Firstly, Sungurtekin et al. [1] suggested incorporating nutritional status and exercise levels to enhance the significance of our results. We agree that these factors are important in COPD treatment and including them could strengthen the analysis [3,4]. Unfortunately, due to the retrospective nature of our study, we did not have access to relevant data on nutritional status and exercise levels. While there may be some controversy, serum albumin levels can be used as an indicator of recent nutritional status [5,6]. In our study, we found a correlation between serum albumin level and skeletal muscle mass index (coefficient [r]=0.1614). However, serum albumin was not identified as a risk factor for exacerbation in the Cox regression analysis (hazard ratio, 0.724; p=0.139 in Table 4) [2]. It is known that albumin, affected by inflammation and underlying diseases, may not accurately reflect nutritional status alone [6,7]. Therefore, future studies should consider including nutritional status and exercise in their investigations to provide a more comprehensive analysis.

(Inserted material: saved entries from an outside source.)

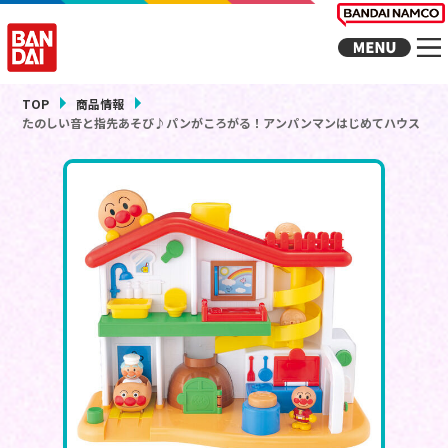
TOP
商品情報
たのしい音と指先あそび♪パンがころがる！アンパンマンはじめてハウス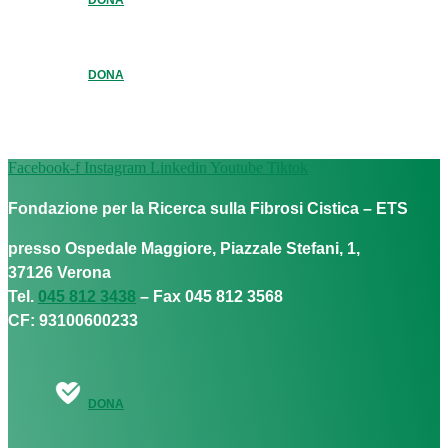
DONA
Facebook-f
Instagram
Linkedin
Youtube
Tiktok
Fondazione per la Ricerca sulla Fibrosi Cistica – ETS
presso Ospedale Maggiore, Piazzale Stefani, 1,
37126 Verona
Tel.
045 812 3438
– Fax 045 812 3568
CF: 93100600233
DONA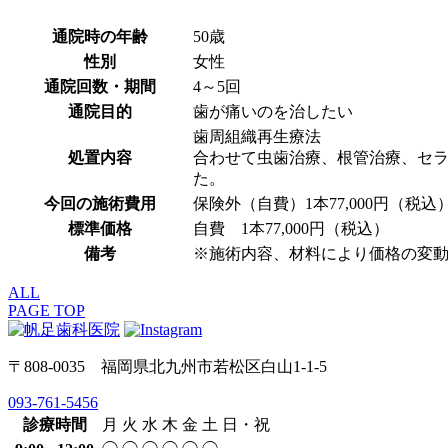
通院時の年齢
50歳
性別
女性
通院回数・期間
4～5回
通院目的
歯が痛いのを治したい
歯周組織再生療法
処置内容
合わせて虫歯治療、根管治療、セ
た。
今回の施術費用
保険外（自費）1本77,000円（税込
標準価格
自費 1本77,000円（税込）
備考
※施術内容、材料により価格の変
ALL
PAGE TOP
〒808-0035 福岡県北九州市若松区白山1-1-5
093-761-5456
診療時間
月
火
水
木
金
土
日・祝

The second comment raised the question of whether increasing the sample size would improve the statistical significance in female COPD patients. Sex is also a significant variable associated with muscle mass. To account for sex in the analysis, subgroup analysis was conducted during the univariate analysis (Table 3) [2]. In the results, total skeletal muscle mass index, truncal skeletal muscle mass index, and appendicular skeletal muscle mass index consistently exhibited a negative correlation with exacerbation. However, statistical significance was not observed in females. We discussed that the limited number of female patients (64 individuals) in our study might explain the absence of statistical significance in female patients. Regarding the question of whether increasing the sample size would lead to statistical significance, we could respond that there is a high likelihood of achieving significance. The required sample size for reaching statistical significance can be calculated based on our study, although it may vary depending on the specific study design. Assuming an effect size of 0.2, a one-tail test would require 153 individuals in the female group, while a two-sided test would necessitate 193 individuals. Since the Pearson correlation coefficient between muscle mass and exacerbation is currently negative, it is expected that a one-tail test would be sufficient. They also raised additional concerns about the potential adverse association between nutritional status and dementia, especially considering the higher prevalence in females. We share this concern and believe that either excluding dementia patients or incorporating dementia into the multivariate analysis could have yielded more meaningful results.

The third comment pointed out the limitations of using bioelectrical impedance analysis (BIA) for measuring muscle mass. Body composition metrics can vary significantly based on age, sex, and race, especially in the presence of COPD, which could potentially result in an overestimation of fat mass [8]. To address these complexities in a comprehensive manner, it is important to gather BIA data from a large-scale prospective study involving patients with COPD. Taking these factors into account, our study, as mentioned by Sungurtekin et al. [1], could help in accumulating regional data.

Our retrospective study lacks a standardized protocol, which introduces potential biases. Therefore, a well-designed prospective study is needed. This future research should consider factors such as nutritional status, exercise capacity, and technical methods for measuring muscle mass. This will help to further investigate the relationship with clinical outcomes in patients with COPD.